Dead. Some evils are so great that they transcend death. In Brandon Massey's "The Patriarch," a young writer travels to the hushed backwoods of Mississippi, where dangerous secrets surface as a generations-old feud comes to bone-chilling new life. . . Buried. The souls of the mistreated always find a way to be heard. In L.A. Banks' "Ev'ry Shut Eye Ain't Sleep," violent visions haunt a man—until he's handed an opportunity to right the wrongs of the past and prevent unspeakable acts from occurring once again. . . Forgotten. When horrors are covered up and lost, our ancestors must find a way—even in death—to tell their tales. In Tananarive Due's "Ghost Summer," ancestors haunt the nights of two children. And when a grisly discovery is made, these ancestors will make their mark on both the dead and the living. . .
Authors

A pseudonym used by Leslie Esdaile Banks, she also wrote under the names: Leslie E. Banks Leslie Esdaile Leslie Esdaile Banks Leslie Banks Alexis Grant L.A. Banks, a native Philadelphian, was a graduate of the University of Pennsylvania Wharton undergraduate program. With many awards to her credit, Banks also held a masters of fine arts degree in film and media arts from Temple University. She lived in Philadelphia with her family until she passed away on the morning of August 2, 2011. Visit L.A. Banks' page on the Macmillan website: http://us.macmillan.com/author/labanks

TANANARIVE DUE (tah-nah-nah-REEVE doo) is the award-winning author of The Wishing Pool & Other Stories and the upcoming The Reformatory ("A masterpiece"—Library Journal). She and her husband, Steven Barnes, co-wrote the Black Horror graphic novel The Keeper, illustrated by Marco Finnegan.

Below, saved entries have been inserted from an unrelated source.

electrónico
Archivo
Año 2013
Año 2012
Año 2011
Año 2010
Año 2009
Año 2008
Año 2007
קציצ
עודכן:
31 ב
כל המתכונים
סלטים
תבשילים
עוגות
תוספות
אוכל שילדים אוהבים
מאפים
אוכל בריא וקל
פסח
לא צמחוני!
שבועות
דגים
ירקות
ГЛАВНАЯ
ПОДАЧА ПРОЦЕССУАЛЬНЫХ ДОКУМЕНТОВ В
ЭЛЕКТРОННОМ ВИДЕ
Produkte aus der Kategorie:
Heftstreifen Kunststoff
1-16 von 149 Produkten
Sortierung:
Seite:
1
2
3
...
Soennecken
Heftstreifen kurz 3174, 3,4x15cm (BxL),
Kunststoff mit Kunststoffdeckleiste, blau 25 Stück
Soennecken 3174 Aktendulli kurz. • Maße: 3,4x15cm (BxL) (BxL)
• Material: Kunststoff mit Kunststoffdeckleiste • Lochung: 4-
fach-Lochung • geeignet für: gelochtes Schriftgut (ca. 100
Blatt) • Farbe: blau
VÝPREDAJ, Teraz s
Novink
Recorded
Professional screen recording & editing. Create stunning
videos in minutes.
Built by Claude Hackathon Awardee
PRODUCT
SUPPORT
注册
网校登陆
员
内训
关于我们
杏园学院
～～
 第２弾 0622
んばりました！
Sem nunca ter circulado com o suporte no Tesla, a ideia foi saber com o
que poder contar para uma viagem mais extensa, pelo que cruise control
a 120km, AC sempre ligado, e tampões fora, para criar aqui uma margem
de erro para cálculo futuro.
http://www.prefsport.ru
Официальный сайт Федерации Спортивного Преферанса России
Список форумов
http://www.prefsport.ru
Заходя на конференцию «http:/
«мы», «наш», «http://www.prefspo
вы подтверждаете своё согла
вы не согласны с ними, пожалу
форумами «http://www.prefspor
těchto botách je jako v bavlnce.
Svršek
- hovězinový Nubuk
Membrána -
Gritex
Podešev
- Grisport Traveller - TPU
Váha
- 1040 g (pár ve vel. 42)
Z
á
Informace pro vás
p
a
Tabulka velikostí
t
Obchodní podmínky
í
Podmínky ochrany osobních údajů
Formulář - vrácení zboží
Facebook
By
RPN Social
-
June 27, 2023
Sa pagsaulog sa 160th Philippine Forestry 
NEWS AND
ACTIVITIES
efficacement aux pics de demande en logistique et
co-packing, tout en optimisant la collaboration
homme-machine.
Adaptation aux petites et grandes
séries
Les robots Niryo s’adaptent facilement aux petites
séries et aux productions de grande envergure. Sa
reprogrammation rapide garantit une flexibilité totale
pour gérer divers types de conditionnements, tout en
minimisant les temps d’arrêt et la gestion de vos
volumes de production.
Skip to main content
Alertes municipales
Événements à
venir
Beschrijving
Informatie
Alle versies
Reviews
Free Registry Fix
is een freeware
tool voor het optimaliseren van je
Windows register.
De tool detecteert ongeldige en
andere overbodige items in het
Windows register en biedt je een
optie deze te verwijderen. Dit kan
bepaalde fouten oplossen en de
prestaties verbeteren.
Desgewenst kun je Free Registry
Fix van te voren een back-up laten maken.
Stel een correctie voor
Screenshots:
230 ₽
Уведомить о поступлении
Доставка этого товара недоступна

Due and Barnes co-host a podcast, "Lifewriting: Write for Your Life!" A leading voice in Black speculative fiction for more than 20 years, Due has won an American Book Award, an NAACP Image Award, and a British Fantasy Award, and her writing has been included in best-of-the-year anthologies. Her books include Ghost Summer: Stories, My Soul to Keep, and The Good House. She and her late mother, civil rights activist Patricia Stephens Due, co-authored Freedom in the Family: A Mother-Daughter Memoir of the Fight for Civil Rights. She and her husband live with their son, Jason.

Here’s a little about me, Brandon Massey. (“Massey” is not pronounced “macy,” by the way. Think of “mass” instead.) I was born June 9, 1973, in Waukegan, Illinois. I grew up in Zion, a suburb north of Chicago. I originally self-published Thunderland, my first novel, in 1999. After managing to sell a few thousand copies on my own, Kensington Publishing Corp. in New York offered me a two-book contract, and published a new, revised edition of Thunderland in December 2002. Since then, I’ve published up to three books a year, ranging from thriller novels such as The Other Brother, to short story collections such as Twisted Tales, and anthologies such as Dark Dreams. My newest suspense thriller, Covenant, was published in November 2010. I’ve got plenty more stories in the works that I’ll publish in the coming years. I live with my family near Atlanta, GA.